Le recours de Châteauroux Métropole

LGV Poitiers / Limoges, l'Agglomération de Châteauroux dépose un recours

L’Agglomération de Châteauroux a engagé une action en annulation du décret déclarant d’utilité publique les travaux de la ligne LGV Poitiers/Limoges.

Une déclaration d’utilité publique contestée.

Publié le 11 janvier, le décret du Premier ministre déclarant d’utilité publique les travaux de la ligne LGV Poitiers / Limoges est loin de faire l’unanimité. La commission Mobilité 21 a notamment préconisé une rénovation de la ligne classique du POLT (Paris, Orléans, Limoges,Toulouse) et la FNAUT (Fédération nationale des associations d'usagers des transports) dénonce « une décision irrationnelle et incompréhensible ».

Un recours de l’Agglomération de Châteauroux et d’autres collectivités

Le Conseil d’État a été saisi par l’Agglomération le 11 mars 2015. Le décret est également attaqué par de nombreuses collectivités de la Vienne, de la Haute-Vienne,de la Creuse et par le Conseil général de l’Indre, ainsi que par plusieurs associations impactées par le projet.

Un décret contraire au principe de légalité

Le Premier ministre devrait disposer d’un délai de 2 mois pour faire valoir ses observations en défense, et le délai d’instruction du Conseil d’État devrait être d’environ 12 mois.
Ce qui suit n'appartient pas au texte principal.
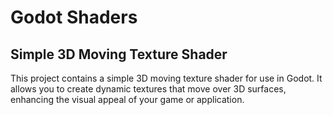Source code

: # Godot Shaders

## Simple 3D Moving Texture Shader

This project contains a simple 3D moving texture shader for use in Godot. It allows you to create dynamic textures that move over 3D surfaces, enhancing the visual appeal of your game or application.
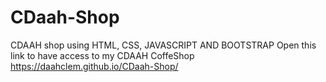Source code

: # CDaah-Shop
CDAAH shop using HTML, CSS, JAVASCRIPT AND BOOTSTRAP
Open this link to have access to my CDAAH CoffeShop https://daahclem.github.io/CDaah-Shop/
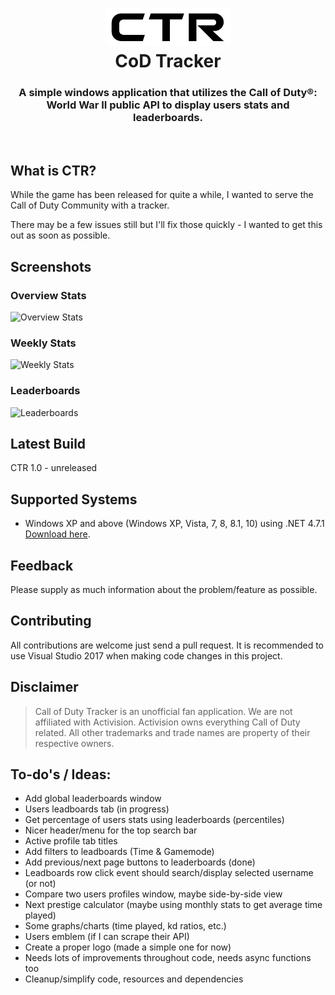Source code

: <h1 align="center">
  <img src="/CoD Tracker/Resources/CTR-black.png" alt="Icon" />
  <br />
  CoD Tracker
</h1>

<h3 align="center">A simple windows application that utilizes the Call of Duty®: World War II public API to display users stats and leaderboards.</h3>
<div align="center">
</div>
<br />

## What is CTR?
While the game has been released for quite a while, I wanted to serve the Call of Duty Community with a tracker.

There may be a few issues still but I'll fix those quickly - I wanted to get this out as soon as possible.

## Screenshots
### Overview Stats
![Overview Stats](https://github.com/HerbL27/CoD-Tracker/blob/master/Screenshots/overview.png?raw=true)

### Weekly Stats
![Weekly Stats](https://github.com/HerbL27/CoD-Tracker/blob/master/Screenshots/weekly.png?raw=true)

### Leaderboards
![Leaderboards](https://github.com/HerbL27/CoD-Tracker/blob/master/Screenshots/leaderboards.png?raw=true)

## Latest Build
CTR 1.0 - unreleased

## Supported Systems
* Windows XP and above (Windows XP, Vista, 7, 8, 8.1, 10) using .NET 4.7.1 [Download here](https://www.microsoft.com/net/download/dotnet-framework-runtime/net471).

## Feedback
Please supply as much information about the problem/feature as possible.

## Contributing
All contributions are welcome just send a pull request. It is recommended to use Visual Studio 2017 when making code changes in this project.

## Disclaimer
>  Call of Duty Tracker is an unofficial fan application. We are not affiliated with Activision. Activision owns everything Call of Duty related. All other trademarks and trade names are property of their respective owners.

## To-do's / Ideas:
- Add global leaderboards window
- Users leadboards tab (in progress)
- Get percentage of users stats using leaderboards (percentiles)
- Nicer header/menu for the top search bar
- Active profile tab titles
- Add filters to leadboards (Time & Gamemode)
- Add previous/next page buttons to leaderboards (done)
- Leadboards row click event should search/display selected username (or not)
- Compare two users profiles window, maybe side-by-side view
- Next prestige calculator (maybe using monthly stats to get average time played)
- Some graphs/charts (time played, kd ratios, etc.)
- Users emblem (if I can scrape their API) 
- Create a proper logo (made a simple one for now)
- Needs lots of improvements throughout code, needs async functions too
- Cleanup/simplify code, resources and dependencies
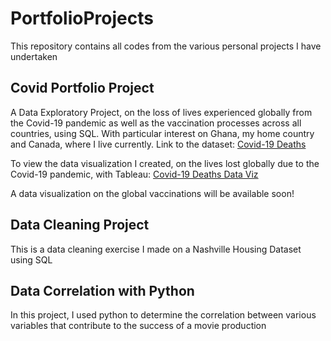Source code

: # PortfolioProjects
This repository contains all codes from the various personal projects I have undertaken

## Covid Portfolio Project
A Data Exploratory Project, on the loss of lives experienced globally from the Covid-19 pandemic as well as the vaccination processes across all countries, using SQL.
With particular interest on Ghana, my home country and Canada, where I live currently. Link to the dataset: [Covid-19 Deaths](https://ourworldindata.org/covid-deaths)

To view the data visualization I created, on the lives lost globally due to the Covid-19 pandemic, with Tableau: [Covid-19 Deaths Data Viz](https://public.tableau.com/views/Covid-19PortfolioProject_16228257633050/Dashboard1?:language=en-US&:display_count=n&:origin=viz_share_link)

A data visualization on the global vaccinations will be available soon!

## Data Cleaning Project
This is a data cleaning exercise I made on a Nashville Housing Dataset using SQL

## Data Correlation with Python
In this project, I used python to determine the correlation between various variables that contribute to the success of a movie production
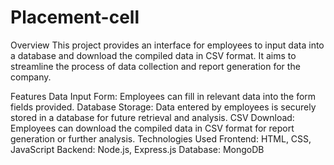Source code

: # Placement-cell
Overview
This project provides an interface for employees to input data into a database and download the compiled data in CSV format. It aims to streamline the process of data collection and report generation for the company.

Features
Data Input Form: Employees can fill in relevant data into the form fields provided.
Database Storage: Data entered by employees is securely stored in a database for future retrieval and analysis.
CSV Download: Employees can download the compiled data in CSV format for report generation or further analysis.
Technologies Used
Frontend: HTML, CSS, JavaScript
Backend: Node.js, Express.js
Database: MongoDB
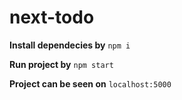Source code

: # next-todo

**Install dependecies by**
`npm i`

**Run project by**
`npm start`

**Project can be seen on**
`localhost:5000`
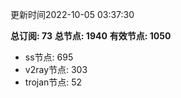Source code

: 更新时间2022-10-05 03:37:30

**总订阅: 73**
**总节点: 1940**
**有效节点: 1050**
- ss节点: 695
- v2ray节点: 303
- trojan节点: 52
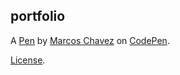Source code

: portfolio
---------


A [Pen](https://codepen.io/Crosscuttin/pen/popQywq) by [Marcos Chavez](https://codepen.io/Crosscuttin) on [CodePen](https://codepen.io).

[License](https://codepen.io/license/pen/popQywq).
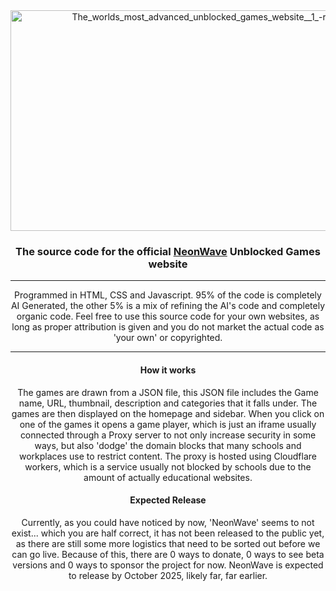 <div align="center">
<img width="707" height="353" alt="The_worlds_most_advanced_unblocked_games_website__1_-removebg-preview" src="https://github.com/user-attachments/assets/0aeebfff-fd11-4366-ad35-44e1e4dab410" />


### The source code for the official <a href="https://neonwave.netlify.app">NeonWave</a> Unblocked Games website
---
 Programmed in HTML, CSS and Javascript. 95% of the code is completely AI Generated, the other 5% is a mix of refining the AI's code and completely organic code.
 Feel free to use this source code for your own websites, as long as proper attribution is given and you do not market the actual code as 'your own' or copyrighted.
 
---
#### How it works
The games are drawn from a JSON file, this JSON file includes the Game name, URL, thumbnail, description and categories that it falls under.
The games are then displayed on the homepage and sidebar. When you click on one of the games it opens a game player, which is just an iframe usually connected through a Proxy server to not only increase security in some ways, but also 'dodge' the domain blocks that many schools and workplaces use to restrict content.
The proxy is hosted using Cloudflare workers, which is a service usually not blocked by schools due to the amount of actually educational websites.

#### Expected Release
Currently, as you could have noticed by now, 'NeonWave' seems to not exist... which you are half correct, it has not been released to the public yet, as there are still some more logistics that need to be sorted out before we can go live.
Because of this, there are 0 ways to donate, 0 ways to see beta versions and 0 ways to sponsor the project for now. NeonWave is expected to release by October 2025, likely far, far earlier.
</div>
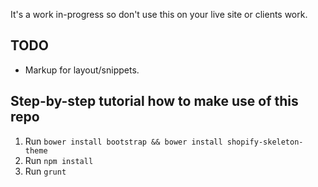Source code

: It's a work in-progress so don't use this on your live site or clients work. 

## TODO

+ Markup for layout/snippets.

## Step-by-step tutorial how to make use of this repo

1. Run `bower install bootstrap && bower install shopify-skeleton-theme` 
2. Run `npm install`
3. Run `grunt`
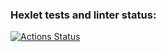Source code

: ### Hexlet tests and linter status:
[![Actions Status](https://github.com/billiboba1/frontend-project-12/workflows/hexlet-check/badge.svg)](https://github.com/billiboba1/frontend-project-12/actions)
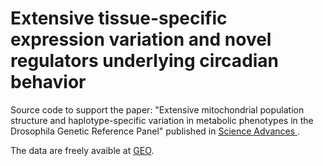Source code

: # Extensive tissue-specific expression variation and novel regulators underlying circadian behavior

Source code to support the paper: "Extensive mitochondrial population structure and haplotype-specific
variation in metabolic phenotypes in the Drosophila Genetic Reference Panel" published in 
[Science Advances ](https://advances.sciencemag.org/content/7/5/eabc3781). 

The data are freely avaible at [GEO](https://www.ncbi.nlm.nih.gov/geo/query/acc.cgi?acc=GSE126018).
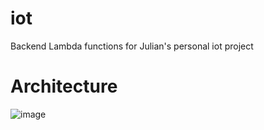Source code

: # iot

Backend Lambda functions for Julian's personal iot project

# Architecture

![image](https://user-images.githubusercontent.com/4714727/126784351-c738c6d6-2198-4252-83c7-7d28e51d2255.png)
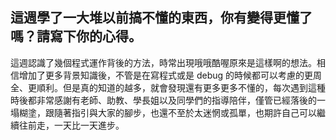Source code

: ## 這週學了一大堆以前搞不懂的東西，你有變得更懂了嗎？請寫下你的心得。
這週認識了幾個程式運作背後的方法，時常出現哦哦酷喔原來是這樣啊的想法。相信增加了更多背景知識後，不管是在寫程式或是 debug 的時候都可以考慮的更周全、更順利。但是真的知道的越多，就會發現還有更多更多不懂的，每次遇到這種時後都非常感謝有老師、助教、學長姐以及同學們的指導陪伴，僅管已經落後的一塌糊塗，跟隨著指引與大家的腳步，也還不至於太迷惘或孤單，也期許自己可以繼續往前走，一天比一天進步。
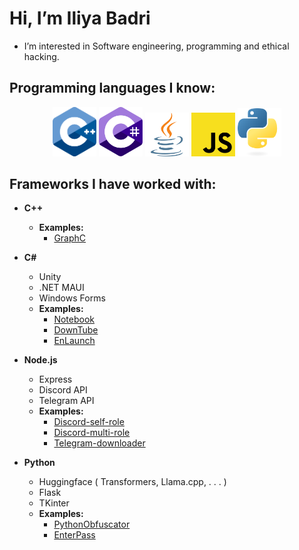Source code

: 
# Hi, I’m Iliya Badri

- I’m interested in Software engineering, programming and ethical hacking.

## **Programming languages I know:** 

<div inline=true align="center">
    <img src="https://raw.githubusercontent.com/IliyaBadri/IliyaBadri/main/cpp_logo.svg" alt="drawing" width="70"/>
    <img src="https://raw.githubusercontent.com/IliyaBadri/IliyaBadri/main/cs_logo.svg" alt="drawing" width="70"/>
    <img src="https://raw.githubusercontent.com/IliyaBadri/IliyaBadri/main/j_logo.svg" alt="drawing" width="70"/>
    <img src="https://raw.githubusercontent.com/IliyaBadri/IliyaBadri/main/js_logo.svg" alt="drawing" width="70"/>
    <img src="https://raw.githubusercontent.com/IliyaBadri/IliyaBadri/main/py_logo.svg" alt="drawing" width="70"/>
</div>

## **Frameworks I have worked with:**
- **C++**
	- **Examples:**
		- [GraphC](https://github.com/IliyaBadri/GraphC) 
- **C#**
	-  Unity
	- .NET MAUI
	- Windows Forms
	- **Examples:**
		- [Notebook](https://github.com/enterace/Notebook)
		- [DownTube](https://github.com/enterace/DownTube)
		- [EnLaunch](https://github.com/IliyaBadri/EnLaunch)
	
- **Node.js** 
  - Express
  - Discord API
  - Telegram API
  - **Examples:**
	  - [Discord-self-role](https://github.com/IliyaBadri/Discord-self-role)
	  - [Discord-multi-role](https://github.com/IliyaBadri/Discord-multi-role)
	  - [Telegram-downloader](https://github.com/IliyaBadri/Telegram-downloader)

- **Python**
	- Huggingface ( Transformers, Llama.cpp, . . . )
	- Flask
	- TKinter
	- **Examples:**
		- [PythonObfuscator](https://github.com/IliyaBadri/PythonObfuscator)
		- [EnterPass](https://github.com/enterace/EnterPass)
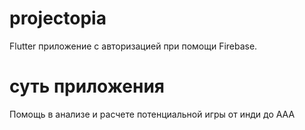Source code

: # projectopia

Flutter приложение с авторизацией при помощи Firebase.
# суть приложения 

Помощь в анализе и расчете потенциальной игры от инди до AAA
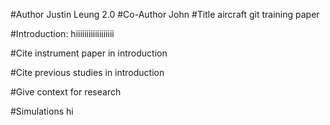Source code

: #Author
Justin Leung 2.0
#Co-Author
John
#Title
aircraft git training paper


#Introduction:
hiiiiiiiiiiiiiiiiii


#Cite instrument paper in introduction


#Cite previous studies in introduction


#Give context for research

#Simulations
hi

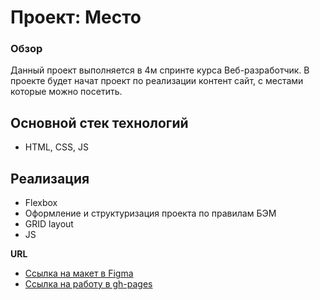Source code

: # Проект: Место

### Обзор

Данный проект выполняется в 4м спринте курса Веб-разработчик. 
В проекте будет начат проект по реализации контент сайт, с местами которые можно посетить.

## Основной стек технологий
- HTML, CSS, JS

## Реализация
- Flexbox
- Оформление и структуризация проекта по правилам БЭМ
- GRID layout
- JS

**URL**

* [Ссылка на макет в Figma](https://www.figma.com/file/2cn9N9jSkmxD84oJik7xL7/JavaScript.-Sprint-4)
* [Ссылка на работу в gh-pages](https://morar-egor.github.io/mesto/)
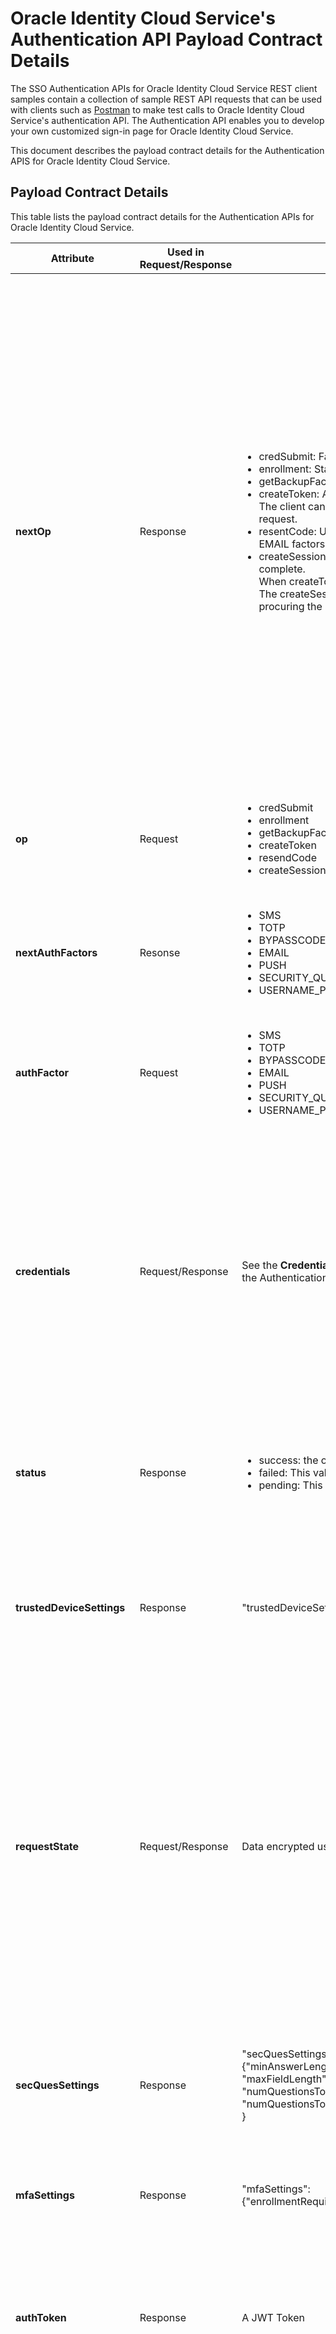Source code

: # Oracle Identity Cloud Service's Authentication API Payload Contract Details

The SSO Authentication APIs for Oracle Identity Cloud Service REST client samples contain a collection of sample REST API requests that can be used with clients such as [Postman](http://getpostman.com) to make test calls to Oracle Identity Cloud Service's authentication API. The Authentication API enables you to develop your own customized sign-in page for Oracle Identity Cloud Service.

This document describes the payload contract details for the Authentication APIS for Oracle Identity Cloud Service.

## Payload Contract Details

This table lists the payload contract details for the Authentication APIs for Oracle Identity Cloud Service.

 |Attribute     |Used in Request/Response |Supported Values/Sample Values               |Multi-Valued |Related attr |Use Details                      |
 |--------------|-------------------------|---------------------------------------------|-------------|-------------|---------------------------------|
 | **nextOp**    | Response                 |<ul><li>credSubmit: Factor credentials must be submitted in the next request.</li><li>enrollment: Starts the enrollment process.</li><li>getBackupFactors: Requests a list of all enrolled factors for a user.</li><li>createToken: Authentication (first level and MFA) is complete.<br>The client can choose to stop the enrollment and request an authToken in the next request.</li><li>resentCode: Used when the client wants the server to send the OTP again (SMS and EMAIL factors).</li><li>createSession: Informs the SDK to create the session after the required authentication is complete.<br>When createToken is present as one of the nextOps, createSession is also included.<br>The createSession attribute value works as a shortcut to directly get the session, without procuring the authnToken.</li></ul>| True |Op: The value of the **nextOp** attr provided in the server response should be substituted for the "op" attr in the next client request. | The nextOp attribute is a list of operations that can be executed by the client. The first op in the list is the next operation that the client is "advised" to select. If the client uses any other option, an extra call must be made to the server to get details of the nextOp. For Example: After enrolling in one factor, the server replies with nextOp as [**createToken,** **enrollment,** **createSession**]. It also sends all of the information needed by the client to complete the createToken request. However, if the client chooses enrollment, the client must make an extra call to get the details of which factors are available for enrollment and what credentials should be passed. |
 | **op**        | Request                  |<ul><li>credSubmit</li><li>enrollment</li><li>getBackupFactors</li><li>createToken</li><li>resendCode</li><li>createSession</li></ul> | False | One of the values of **nextOp** from the previous server response. | It indicates the operation that the client wants to perform.|
 | **nextAuthFactors**| Resonse |<ul><li>SMS</li><li>TOTP</li><li>BYPASSCODE</li><li>EMAIL</li><li>PUSH</li><li>SECURITY_QUESTIONS</li><li>USERNAME_PASSWORD</li> | True | **authFactor** The **authFactor** attr in the client request should use one of the values of the **nextAuthFactors** from the previous server response. | Lists all of the factors that are applicable to the current context. The client must choose one of these values for enrolling or authenticating in the next request.|
 |**authFactor** | Request                  |<ul><li>SMS</li><li>TOTP</li><li>BYPASSCODE</li><li>EMAIL</li><li>PUSH</li><li>SECURITY_QUESTIONS</li><li>USERNAME_PASSWORD</li></ul> | False | One of the values of **nextAuthFactors** from the previous server response. | It indicates which factor the client wants to enroll/authenticate for.|
 | **credentials** | Request/Response | See the **Credentials Types and Description** table in<br> the Authentication API MFA Factors and Credentials ReadMe file. | False | None |<ul><li>When present in the response, it indicates that the list of credentials that the server expects for a given authFactor</li><li>When present in the request, it is used by the client to submit credentials for a given authFactor during enrollment or authentication.</li></ul>|
 | **status**    | Response                 |<ul><li>success: the operation succeeded.</li><li>failed: This value also contains the "cause" object with error details.</li><li>pending: This value also contains the "cause" object with error details.</li></ul> | False | None |**Pending** status is typically used in the case of plling, where the server hasn't received confirmation from the OMA App while using TOTP and PUSH factors.|
 |**trustedDeviceSettings**| Response         | "trustedDeviceSettings":{"trustedDurationInDays":15}| False | None | Indicates that the trust feature is enabled for this tenant. If the tenant has disabled this setting or if the user has reached the max limit of trusted devices, this setting is missing. |
 |**requestState**| Request/Response         | Data encrypted using the Tenant key. | NA | None | Contains the context/request related details (encrypted using tenant key), which needs to be passed back and forth between the server and the client. This contains details that the server needs, but the client doesn't need to know about. It typically contains:<ul><li>deviceId</li><li>requestId</li><li>authFactor</li><li>enrollmentType = MFA</li><li>expiryTime of the request</li></ul>|
 |**secQuesSettings**|Response| "secQuesSettings":<br>{"minAnswerLength":6,<br>"maxFieldLength":50,<br>"numQuestionsToAns":2,<br>"numQuestionsToSetup":2<br>}|False|None|Attributes that are required by the client during credential collection are included. For example, The number of security questions to be answered, the minimum answer length, and so on.|
 |**mfaSettings**| Response                 |"mfaSettings":<br>{"enrollmentRequired":true}|False|  | Indicates to the client if MFA enrollment is optional or required.|
 |**authToken**  | Response                 | A JWT Token | False | None | The presence of this token indicates that a successful session was created. The client can now redirect the user to the protected application because authentication has  been verified by Oracle Identity Cloud Service.|
 |**displayName**| Response                 | "displayName":"John's Phone" | False | None | This is the default display name for the device that was created during enrollment or the device being used for authentication. When using the EMAIL factor, this is the emailId.|
 |**TOTP**       | Response                 | "TOTP":{<br>"qrcode":{<br>"imageData":"iVBORw0KGgoAAAANQmCC",<br>"imageType":"png/jpeg/jpg",<br>"content":"otpauth://totp/john?issuer=cisco&period=30&algorithm=SHA1&digits=6&RSA=SHA256withRSA<br>&Deviceid=f2bb8e8f832f4c084cf6c9493f7d346<br>&RequestId=9cdac2f7-2d57-4d40-a805-048b3cd9299<br>&secret=LOZB244F7AOUNCSK&ServiceType=TOTP&<br>KeyPairLength=2048&SSE=Base32"},<br>"credentials":["otpCode"]<br>}|False| None | This contains all of the information that is relevant to the TOTP factor needed for enrollment:<ul><li>Credentials: These must be submitted by the client to authenticate or enroll in a TOTP factor.<br> The credential attributes mentioned in the server response are sent in the next client request with appropriate values.</li><li>QrCode: This is sent during enrollment and contains the qr code information in plain text and base64 encoded image data, which needs to be rendered by the client.</li></ul>|
 |**SMS**        | Response                  |"SMS":{"credentials":["phonenumber"]},|False|None| This contains all of the credentials that must be submitted by the client to authenticate/enroll in the SMS factor. The credentials mentioned in this server response are sent in the next client request with the appropriate values.|
 |**SECURITY_QUESTIONS**| Response             |"SECURITY_QUESTIONS":{<br>"secQuesSettings":{<br>"minAnswerLength":6,<br>"maxFieldLength":50,<br>"numQuestionsToAns":2,<br>"numQuestionsToSetup":2},<br>"securityQuestions":[<br>{"questionId":"FavoriteToy","text":"What is your favorite toy?"},<br>{"questionId":"FavoriteMovie","text":"What's your favorite movie?"}<br>],<br>"credentials":[questionId","answer","hint"]<br>}|False|None|This contains the settings and the list of security questions enabled by the tenant that can be used for enrollment. The question text is in the Accept Language locale.|
 |**PUSH**       | Response                  | "PUSH":{<br>"qrcode":{<br>"imageData":"iVBORw0KGgoAAAANSUhEUgAAASuQmCC",<br>"imageType":"png/jpeg,jpg",<br>"content":"otpauth://totp/john?issuer=tenant1&period=30&algorithm=SHA1&digits=6<br>&RSA=SHA256withRSA&\r\nDeviceid=bf3837107a3f4cebaefdd45eeddc414a<br>&RequestId=fd037b7a-1a7f-470d-84ac932301c&LoginURL=http%3A%2F%2Ftenant1.idcs.internal.oracle.com%3A8990%2F<br>sso%2Fv1%2F&OTP=eyJraWQiOiJiDIu&ServiceType=TOTP%2BPUSH<br>&KeyPairLength=2048&SSE=Base32"}<br>}|False|NA| This contains all of the information relevant to the PUSH factor needed for enrollment.<ul><li>Credentials: These must be submitted by the client to authenticate or enroll in the PUSH factor.<br> The credential attributes mentioned in this server response are sent in the next client request with the appropriate values.</li><li>QrCode: This is sent during enrollment and contains the qr code information in plain text and base64 encoded image data, which needs to be rendered by the client.</li></ul>|
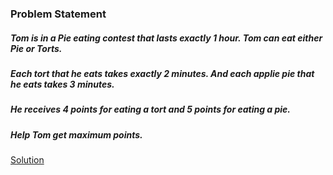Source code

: ### Problem Statement
##### Tom is in a Pie eating contest that lasts exactly 1 hour. Tom can eat either Pie or Torts. 
##### Each tort that he eats takes exactly 2 minutes. And each applie pie that he eats takes 3 minutes. 
##### He receives 4 points for eating a tort and 5 points for eating a pie.	

##### Help Tom get maximum points.

[Solution](https://docs.google.com/spreadsheets/d/1vclpgG7ccpdUfUUN1HWQZew5Ytl61QW0R0K-by7T5OE/edit?usp=sharing)

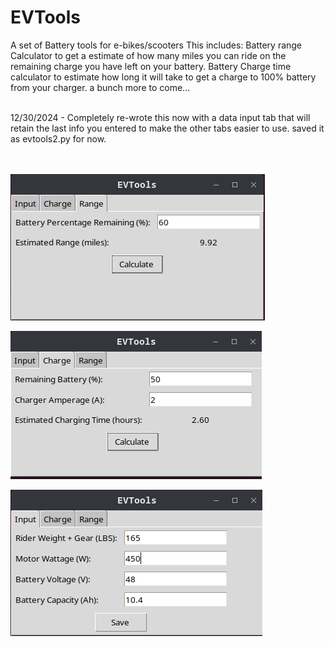 # EVTools

A set of Battery tools for e-bikes/scooters
This includes:
  Battery range Calculator to get a estimate of how many miles you can ride on the remaining charge you have left on your battery.
  Battery Charge time calculator to estimate how long it will take to get a charge to 100% battery from your charger.
a bunch more to come...

<br>
12/30/2024 - Completely re-wrote this now with a data input tab that will retain the last info you entered to make the other tabs easier to use.
saved it as evtools2.py for now.
</br>
<br></br>

![Alt text](https://github.com/Gobytego/EVTools/blob/main/evtools_range2.png)

![Alt text](https://github.com/Gobytego/EVTools/blob/main/evtools_charge2.png)

![Alt text](https://github.com/Gobytego/EVTools/blob/main/evtools_input2.png)
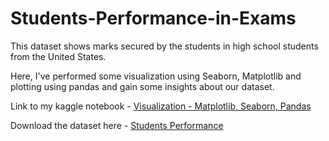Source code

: # Students-Performance-in-Exams
This dataset shows marks secured by the students in high school students from the United States.

Here, I've performed some visualization using Seaborn, Matplotlib and plotting using pandas and gain some insights about our dataset.

Link to my kaggle notebook - [Visualization - Matplotlib, Seaborn, Pandas](https://www.kaggle.com/kishan0725/visualization-matplotlib-seaborn-pandas)

Download the dataset here - [Students Performance](https://www.kaggle.com/spscientist/students-performance-in-exams/download)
La requête de l’Agglomération conteste la procédure suivie pour ce dossier, traité comme un projet d’intérêt national alors qu’il s’agit tout au plus d’un projet d’intérêt local contestable. Elle s’inscrit également dans la droite ligne du rapport de la Cour des comptes d’octobre 2014 qui formule des critiques qui privent de légalité le décret :

  • une décision présentée comme prise avant même l’enquête publique,
  • des irrégularités majeures notamment sur l’impact direct sur les territoires desservis par la ligne POLT, la sous-évaluation grossière du coût du projet dans l’enquête publique et l’absence totale de rentabilité,
  • l’absence de présentation du financement puisque ni les collectivités,ni l’État n’ont pris d’engagement en amont.

La requête met en avant la réponse par laquelle la Commissaire aux transports de l’Union européenne expose à Gil Avérous, maire de Châteauroux, que la Commission n’engage et n’engagera aucune dépense pour ce trajet qui n’est pas regardé comme présentant un intérêt suffisant.